- [Directions for this task] Pick up the text on proton therapy for lung cancer below and carry it on from its last sentence.

- [Excerpt to read]
'''

The target volume is the primary tumor (tumor bed) and the affected nodes (respective lymphatic area in postoperative radiotherapy). Some authors recommend “prophylactic” irradiation of high-risk lymphatic nodes even in the absence of signs of tumorous affection in this area.
The regimes adequate for proton therapy, mainly in locally advanced NSCLC, allow increasing the individual doses per fraction and decreasing the total irradiation period (the same or higher biologically equivalent dose). The same fractionation regimen may be selected for central and peripheral tumours in early carcinomas due to the dosimetric advantages.
As respiratory movements may impair the correct and precise execution of proton irradiation, in the treatment of lung cancer we use the method of controlled breathing. This is achieved by the Dyn’R. The Dyn’R is a special spirometer which not only serves to monitor the breath, as is the case with a conventional spirometer, but also allows triggering of the radiation (radiation beam) only when inhaled to a certain breath level. The controlled breathing method has been chosen because it is important that the irradiated area of the body and the target volume of the tumor are irradiated the same way during each fraction. Since this irradiated volume varies depending on breathing, we need to ensure that the patient’s body is always in the same position. This is best done by holding their breath at a certain level.
This method makes it possible to minimize respiratory movements, and thus to irradiate the tumor with a high dose with maximum accuracy. At the same time, minimal irradiation reached the healthy part of the lung, other lung, heart, cardiovascular system and organs in the mediastinum. Proton therapy significantly increases the ratio between the chances of tumor control, i.e. increasing the effect of treatment and reducing possible serious side effects.
It is possible to conclude that proton radiotherapy ensures excellent dose distribution in patients with early-stage NSCLC, with high local control and survival rate. Patients with early-stage disease, centrally located tumors or those near the brachial plexus enjoy the greatest benefit from proton RT.
Table 1: Comparison of fractionation regimens in the treatment of localised/advanced NSCLC
Regimen
Dose (Gy)
Number of fractions/Dose per fraction (Gy)
Total duration (weeks)
Photons
74.0
37 x 2.0 Gy
7,4
Protons (locally advanced disease)
67.5
54.0
25 x 2,7 Gy
18 x 3 Gy
5
3,5
Protons (localized tumors)
60.0
70.0
10 x 6 Gy
10 x 7 Gy
2
2
Advantages of Proton Therapy
In early carcinoma treated with SBRT, proton therapy enables us to irradiate the target volume with less fields (in comparison with photon IMRT) and decrease the integral dose. Decreasing the integral dose is associated with lower risk of stochastic effects, i.e. lower risk of development of radiation pneumonitis, oesophagitis and secondary tumours. Furthermore, the dose for critical tissues decreases, mainly pulmonary tissue.

'''

Records from a dataset:
'''

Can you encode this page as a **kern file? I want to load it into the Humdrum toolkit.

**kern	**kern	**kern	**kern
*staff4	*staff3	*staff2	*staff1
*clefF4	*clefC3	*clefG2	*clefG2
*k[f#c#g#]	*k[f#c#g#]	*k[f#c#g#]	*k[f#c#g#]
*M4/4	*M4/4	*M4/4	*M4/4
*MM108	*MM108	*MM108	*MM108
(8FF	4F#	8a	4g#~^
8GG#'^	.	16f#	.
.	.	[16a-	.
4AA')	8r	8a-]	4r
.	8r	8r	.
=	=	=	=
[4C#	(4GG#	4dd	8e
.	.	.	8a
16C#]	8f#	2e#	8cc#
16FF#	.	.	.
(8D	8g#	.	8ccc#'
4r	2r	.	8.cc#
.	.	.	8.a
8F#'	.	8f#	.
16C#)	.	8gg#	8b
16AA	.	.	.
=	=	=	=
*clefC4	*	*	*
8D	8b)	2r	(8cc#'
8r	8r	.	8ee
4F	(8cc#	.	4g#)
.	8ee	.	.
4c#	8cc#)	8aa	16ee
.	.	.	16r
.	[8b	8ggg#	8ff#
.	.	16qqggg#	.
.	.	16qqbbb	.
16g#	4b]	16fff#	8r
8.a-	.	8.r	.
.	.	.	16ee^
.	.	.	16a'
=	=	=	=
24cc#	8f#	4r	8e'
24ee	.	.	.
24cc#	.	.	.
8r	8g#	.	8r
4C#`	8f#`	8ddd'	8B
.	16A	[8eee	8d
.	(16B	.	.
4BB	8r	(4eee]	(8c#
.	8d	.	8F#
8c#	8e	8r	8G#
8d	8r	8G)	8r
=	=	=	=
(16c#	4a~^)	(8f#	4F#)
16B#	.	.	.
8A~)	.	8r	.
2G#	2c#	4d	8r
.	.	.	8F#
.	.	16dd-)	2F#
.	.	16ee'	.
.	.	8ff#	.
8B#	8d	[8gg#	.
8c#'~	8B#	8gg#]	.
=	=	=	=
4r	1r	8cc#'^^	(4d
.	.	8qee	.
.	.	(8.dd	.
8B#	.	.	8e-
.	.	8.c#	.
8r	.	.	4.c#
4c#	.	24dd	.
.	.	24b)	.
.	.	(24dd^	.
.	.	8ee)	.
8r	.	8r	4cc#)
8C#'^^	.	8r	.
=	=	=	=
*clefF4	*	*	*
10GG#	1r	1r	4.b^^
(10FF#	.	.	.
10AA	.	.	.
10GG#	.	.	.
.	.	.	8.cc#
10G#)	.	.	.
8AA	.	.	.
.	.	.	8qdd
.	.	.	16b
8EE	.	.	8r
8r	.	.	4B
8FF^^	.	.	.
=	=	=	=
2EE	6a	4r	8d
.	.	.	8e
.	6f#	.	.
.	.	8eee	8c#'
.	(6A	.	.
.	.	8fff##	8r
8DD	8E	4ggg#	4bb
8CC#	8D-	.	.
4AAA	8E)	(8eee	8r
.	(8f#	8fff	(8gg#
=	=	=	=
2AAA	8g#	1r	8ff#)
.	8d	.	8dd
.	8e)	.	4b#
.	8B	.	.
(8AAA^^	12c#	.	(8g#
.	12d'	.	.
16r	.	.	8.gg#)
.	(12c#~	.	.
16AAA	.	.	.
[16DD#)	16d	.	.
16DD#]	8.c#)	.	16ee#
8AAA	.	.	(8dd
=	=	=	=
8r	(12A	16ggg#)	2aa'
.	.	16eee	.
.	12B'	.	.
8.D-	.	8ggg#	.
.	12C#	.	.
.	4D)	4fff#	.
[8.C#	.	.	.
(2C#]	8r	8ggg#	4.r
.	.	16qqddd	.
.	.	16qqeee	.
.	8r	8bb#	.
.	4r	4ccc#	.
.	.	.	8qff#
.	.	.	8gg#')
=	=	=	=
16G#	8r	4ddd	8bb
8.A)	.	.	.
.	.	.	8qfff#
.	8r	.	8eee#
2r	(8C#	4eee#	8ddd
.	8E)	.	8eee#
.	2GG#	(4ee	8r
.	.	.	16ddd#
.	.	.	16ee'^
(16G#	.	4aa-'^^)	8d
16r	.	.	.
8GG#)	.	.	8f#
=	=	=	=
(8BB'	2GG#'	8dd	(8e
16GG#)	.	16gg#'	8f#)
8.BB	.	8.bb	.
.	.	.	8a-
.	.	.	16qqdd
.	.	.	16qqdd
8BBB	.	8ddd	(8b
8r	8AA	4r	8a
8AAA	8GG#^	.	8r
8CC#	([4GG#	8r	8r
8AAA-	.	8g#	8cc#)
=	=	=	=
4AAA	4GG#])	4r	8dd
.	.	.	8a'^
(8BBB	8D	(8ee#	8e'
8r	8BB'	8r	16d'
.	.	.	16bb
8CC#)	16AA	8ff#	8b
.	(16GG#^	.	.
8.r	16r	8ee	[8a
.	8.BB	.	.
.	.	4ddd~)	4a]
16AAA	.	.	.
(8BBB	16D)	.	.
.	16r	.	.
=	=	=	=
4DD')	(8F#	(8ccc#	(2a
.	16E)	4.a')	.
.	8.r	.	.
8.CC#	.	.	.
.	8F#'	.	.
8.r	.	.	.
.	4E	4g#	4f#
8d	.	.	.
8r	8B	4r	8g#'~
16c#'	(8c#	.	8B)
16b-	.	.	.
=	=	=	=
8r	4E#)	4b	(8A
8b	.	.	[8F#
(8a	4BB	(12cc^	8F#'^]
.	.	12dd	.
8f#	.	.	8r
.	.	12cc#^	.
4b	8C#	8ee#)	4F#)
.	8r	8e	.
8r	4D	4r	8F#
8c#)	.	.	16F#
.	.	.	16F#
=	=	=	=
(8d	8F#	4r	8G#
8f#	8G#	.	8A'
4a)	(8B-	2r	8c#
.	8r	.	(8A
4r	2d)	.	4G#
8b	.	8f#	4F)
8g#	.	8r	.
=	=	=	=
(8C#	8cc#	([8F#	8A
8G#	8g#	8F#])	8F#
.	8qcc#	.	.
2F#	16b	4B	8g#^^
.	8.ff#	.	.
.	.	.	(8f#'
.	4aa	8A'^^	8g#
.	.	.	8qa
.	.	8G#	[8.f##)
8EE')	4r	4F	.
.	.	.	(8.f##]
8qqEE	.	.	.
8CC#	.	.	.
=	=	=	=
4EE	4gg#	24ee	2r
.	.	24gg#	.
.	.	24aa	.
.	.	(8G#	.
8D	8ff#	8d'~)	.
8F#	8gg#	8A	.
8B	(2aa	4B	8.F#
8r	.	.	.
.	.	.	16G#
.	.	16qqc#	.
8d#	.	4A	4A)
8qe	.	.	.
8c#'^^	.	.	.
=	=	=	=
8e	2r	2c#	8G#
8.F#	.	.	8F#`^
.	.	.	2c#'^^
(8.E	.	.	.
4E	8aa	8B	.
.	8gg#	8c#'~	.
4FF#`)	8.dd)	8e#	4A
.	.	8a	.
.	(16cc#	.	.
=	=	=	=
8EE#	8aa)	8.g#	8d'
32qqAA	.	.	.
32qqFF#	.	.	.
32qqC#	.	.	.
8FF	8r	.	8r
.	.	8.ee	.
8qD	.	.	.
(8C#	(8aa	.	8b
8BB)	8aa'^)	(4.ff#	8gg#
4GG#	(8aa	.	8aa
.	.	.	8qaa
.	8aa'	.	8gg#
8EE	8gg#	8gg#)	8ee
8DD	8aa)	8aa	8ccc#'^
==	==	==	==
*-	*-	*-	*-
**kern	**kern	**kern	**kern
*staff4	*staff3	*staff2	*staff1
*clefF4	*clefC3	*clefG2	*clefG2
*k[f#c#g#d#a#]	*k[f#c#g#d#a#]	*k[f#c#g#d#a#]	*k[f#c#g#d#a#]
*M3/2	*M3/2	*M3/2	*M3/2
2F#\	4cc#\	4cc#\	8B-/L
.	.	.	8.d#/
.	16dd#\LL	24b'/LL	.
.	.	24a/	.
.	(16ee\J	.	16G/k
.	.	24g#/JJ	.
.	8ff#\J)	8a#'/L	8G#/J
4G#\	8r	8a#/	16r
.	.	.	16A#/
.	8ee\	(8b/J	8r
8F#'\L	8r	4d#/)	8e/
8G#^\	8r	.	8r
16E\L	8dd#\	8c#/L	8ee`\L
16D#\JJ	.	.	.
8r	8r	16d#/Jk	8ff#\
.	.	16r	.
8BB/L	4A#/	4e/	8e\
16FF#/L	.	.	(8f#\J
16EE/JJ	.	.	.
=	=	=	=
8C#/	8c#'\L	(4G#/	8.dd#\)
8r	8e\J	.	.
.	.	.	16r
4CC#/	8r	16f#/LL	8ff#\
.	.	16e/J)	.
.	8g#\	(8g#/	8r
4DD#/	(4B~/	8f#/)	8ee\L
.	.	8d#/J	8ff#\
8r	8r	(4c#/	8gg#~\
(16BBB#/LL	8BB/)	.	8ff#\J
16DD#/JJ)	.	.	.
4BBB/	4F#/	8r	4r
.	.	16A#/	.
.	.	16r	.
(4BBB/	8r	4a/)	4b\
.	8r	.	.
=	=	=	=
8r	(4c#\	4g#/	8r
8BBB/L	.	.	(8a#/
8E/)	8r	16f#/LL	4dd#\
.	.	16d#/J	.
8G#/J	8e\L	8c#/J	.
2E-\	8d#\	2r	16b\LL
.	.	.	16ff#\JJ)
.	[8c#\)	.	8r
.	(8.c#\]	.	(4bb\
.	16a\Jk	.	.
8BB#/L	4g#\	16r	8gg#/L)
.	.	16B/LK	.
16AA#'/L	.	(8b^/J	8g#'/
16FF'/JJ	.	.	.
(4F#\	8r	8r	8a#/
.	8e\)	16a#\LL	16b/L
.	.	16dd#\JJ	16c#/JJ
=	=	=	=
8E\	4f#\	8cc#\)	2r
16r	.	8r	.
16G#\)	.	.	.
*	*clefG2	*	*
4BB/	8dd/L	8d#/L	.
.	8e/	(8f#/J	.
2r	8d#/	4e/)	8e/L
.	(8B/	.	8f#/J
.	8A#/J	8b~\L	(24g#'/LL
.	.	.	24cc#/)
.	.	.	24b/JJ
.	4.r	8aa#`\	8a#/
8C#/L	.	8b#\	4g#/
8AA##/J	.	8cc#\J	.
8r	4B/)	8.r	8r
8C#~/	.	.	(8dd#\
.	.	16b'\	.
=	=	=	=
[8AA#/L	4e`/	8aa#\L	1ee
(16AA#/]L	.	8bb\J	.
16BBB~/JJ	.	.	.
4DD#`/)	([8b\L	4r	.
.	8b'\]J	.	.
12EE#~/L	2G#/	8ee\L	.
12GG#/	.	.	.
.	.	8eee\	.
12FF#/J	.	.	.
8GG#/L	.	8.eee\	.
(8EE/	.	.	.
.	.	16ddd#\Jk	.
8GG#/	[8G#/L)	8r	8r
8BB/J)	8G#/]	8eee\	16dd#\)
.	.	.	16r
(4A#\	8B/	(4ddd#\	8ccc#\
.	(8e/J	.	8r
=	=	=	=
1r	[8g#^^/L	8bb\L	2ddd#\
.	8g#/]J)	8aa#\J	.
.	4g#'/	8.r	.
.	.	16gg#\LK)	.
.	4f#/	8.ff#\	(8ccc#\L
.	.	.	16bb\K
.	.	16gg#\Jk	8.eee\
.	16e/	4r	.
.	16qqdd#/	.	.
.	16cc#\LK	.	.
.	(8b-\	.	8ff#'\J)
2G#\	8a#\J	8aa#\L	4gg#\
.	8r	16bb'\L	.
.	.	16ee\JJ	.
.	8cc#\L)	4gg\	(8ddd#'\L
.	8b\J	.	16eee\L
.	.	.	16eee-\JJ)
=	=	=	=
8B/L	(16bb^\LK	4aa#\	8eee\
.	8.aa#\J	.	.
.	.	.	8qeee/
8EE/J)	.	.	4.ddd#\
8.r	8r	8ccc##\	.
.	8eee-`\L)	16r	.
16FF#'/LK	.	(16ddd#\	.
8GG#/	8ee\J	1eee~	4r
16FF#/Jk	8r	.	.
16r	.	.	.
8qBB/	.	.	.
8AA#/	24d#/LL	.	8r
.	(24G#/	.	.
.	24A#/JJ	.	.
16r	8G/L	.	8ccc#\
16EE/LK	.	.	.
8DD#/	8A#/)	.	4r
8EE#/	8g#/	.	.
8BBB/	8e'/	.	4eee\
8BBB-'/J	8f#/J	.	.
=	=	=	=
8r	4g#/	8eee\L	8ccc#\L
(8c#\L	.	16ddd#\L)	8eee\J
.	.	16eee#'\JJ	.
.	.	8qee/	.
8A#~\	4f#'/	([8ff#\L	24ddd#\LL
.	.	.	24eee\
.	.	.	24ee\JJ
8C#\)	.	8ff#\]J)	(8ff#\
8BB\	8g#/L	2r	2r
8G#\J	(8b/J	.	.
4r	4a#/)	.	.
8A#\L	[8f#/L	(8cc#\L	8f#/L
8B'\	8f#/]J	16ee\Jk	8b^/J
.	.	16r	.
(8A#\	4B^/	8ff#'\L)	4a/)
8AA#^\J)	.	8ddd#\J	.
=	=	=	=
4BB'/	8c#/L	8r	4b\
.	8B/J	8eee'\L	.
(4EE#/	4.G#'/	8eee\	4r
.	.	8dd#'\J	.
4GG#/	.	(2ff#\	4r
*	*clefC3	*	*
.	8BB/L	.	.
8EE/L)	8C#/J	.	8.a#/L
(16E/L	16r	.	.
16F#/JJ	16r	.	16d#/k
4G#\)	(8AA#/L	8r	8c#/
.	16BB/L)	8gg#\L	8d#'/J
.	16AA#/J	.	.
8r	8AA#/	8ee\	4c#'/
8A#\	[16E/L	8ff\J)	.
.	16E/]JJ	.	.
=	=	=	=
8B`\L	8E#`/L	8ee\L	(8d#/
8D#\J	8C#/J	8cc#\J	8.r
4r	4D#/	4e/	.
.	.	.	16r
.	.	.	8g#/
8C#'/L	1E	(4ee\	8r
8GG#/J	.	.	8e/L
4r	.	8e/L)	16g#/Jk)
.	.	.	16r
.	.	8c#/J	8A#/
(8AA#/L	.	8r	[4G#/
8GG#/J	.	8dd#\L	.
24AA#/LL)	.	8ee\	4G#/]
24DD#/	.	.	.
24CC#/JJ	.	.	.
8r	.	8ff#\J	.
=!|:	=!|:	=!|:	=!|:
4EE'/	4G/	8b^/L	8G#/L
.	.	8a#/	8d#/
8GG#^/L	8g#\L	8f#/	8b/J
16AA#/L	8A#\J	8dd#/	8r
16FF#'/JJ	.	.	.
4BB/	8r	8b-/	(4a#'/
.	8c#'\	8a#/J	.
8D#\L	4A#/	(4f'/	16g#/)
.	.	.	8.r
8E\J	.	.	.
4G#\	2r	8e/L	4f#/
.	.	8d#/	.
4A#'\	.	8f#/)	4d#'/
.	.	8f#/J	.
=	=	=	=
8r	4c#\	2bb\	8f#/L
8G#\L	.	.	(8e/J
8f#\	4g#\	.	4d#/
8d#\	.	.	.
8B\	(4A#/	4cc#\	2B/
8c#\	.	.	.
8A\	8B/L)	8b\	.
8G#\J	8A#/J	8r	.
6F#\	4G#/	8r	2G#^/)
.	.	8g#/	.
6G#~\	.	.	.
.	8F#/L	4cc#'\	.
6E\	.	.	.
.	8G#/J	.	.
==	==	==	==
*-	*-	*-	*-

'''

- [Answer to this problem]
In locally advanced lung carcinoma, proton therapy is better than the photon therapy. It enables us to accelerate (shorten the total irradiation time), use lower number of treatment fractions (hypofractionation), decrease the total dose with maintaining or decreasing the toxicity (lower load of critical organs in the same dose in comparison with the phototherapy), thus providing higher quality of life for the patients. A further advantage is the lower integral dose when compared with photon irradiation, similarly to the early carcinoma.
Results with Proton Therapy
It has been demonstrated in patients with non-small cell lung cancer (NSCLC) that dose escalation improves local control and survival. Due to the physical properties (Bragg peak), minimization of the output dose occurs, leading to the sparing of critically important tissues such as heart, esophagus, airways, major vessels, and the spinal cord in comparison with photon radiation therapy. The reduction of toxicity in proton radiotherapy (PRT) leads to the reduced cost of the treatment of side effects, thereby reducing the cost of patient hospitalization. Dose optimization also makes it possible to spare healthy tissue in patients with complicated anatomical situations.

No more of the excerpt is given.